> [What needs to be done]: Output the lines below from the one containing "- using require_relative to load files" through the end of the listing, inclusive, exactly as they appear, and nothing further.

> [Study material]:
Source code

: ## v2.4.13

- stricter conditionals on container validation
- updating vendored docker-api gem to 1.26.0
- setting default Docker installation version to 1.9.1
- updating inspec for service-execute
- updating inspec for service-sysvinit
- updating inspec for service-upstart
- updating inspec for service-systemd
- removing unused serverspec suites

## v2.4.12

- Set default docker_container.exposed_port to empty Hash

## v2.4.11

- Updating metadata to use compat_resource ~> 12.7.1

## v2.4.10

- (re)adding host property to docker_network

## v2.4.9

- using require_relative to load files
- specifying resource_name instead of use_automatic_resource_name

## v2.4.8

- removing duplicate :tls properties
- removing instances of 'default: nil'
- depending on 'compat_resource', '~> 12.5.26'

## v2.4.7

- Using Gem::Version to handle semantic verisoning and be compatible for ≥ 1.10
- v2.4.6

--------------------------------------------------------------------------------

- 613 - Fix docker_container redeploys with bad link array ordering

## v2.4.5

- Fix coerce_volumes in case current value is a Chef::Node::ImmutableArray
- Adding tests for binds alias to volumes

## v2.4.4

> [Exercise output]:
- using require_relative to load files
- specifying resource_name instead of use_automatic_resource_name

## v2.4.8

- removing duplicate :tls properties
- removing instances of 'default: nil'
- depending on 'compat_resource', '~> 12.5.26'

## v2.4.7

- Using Gem::Version to handle semantic verisoning and be compatible for ≥ 1.10
- v2.4.6

--------------------------------------------------------------------------------

- 613 - Fix docker_container redeploys with bad link array ordering

## v2.4.5

- Fix coerce_volumes in case current value is a Chef::Node::ImmutableArray
- Adding tests for binds alias to volumes

## v2.4.4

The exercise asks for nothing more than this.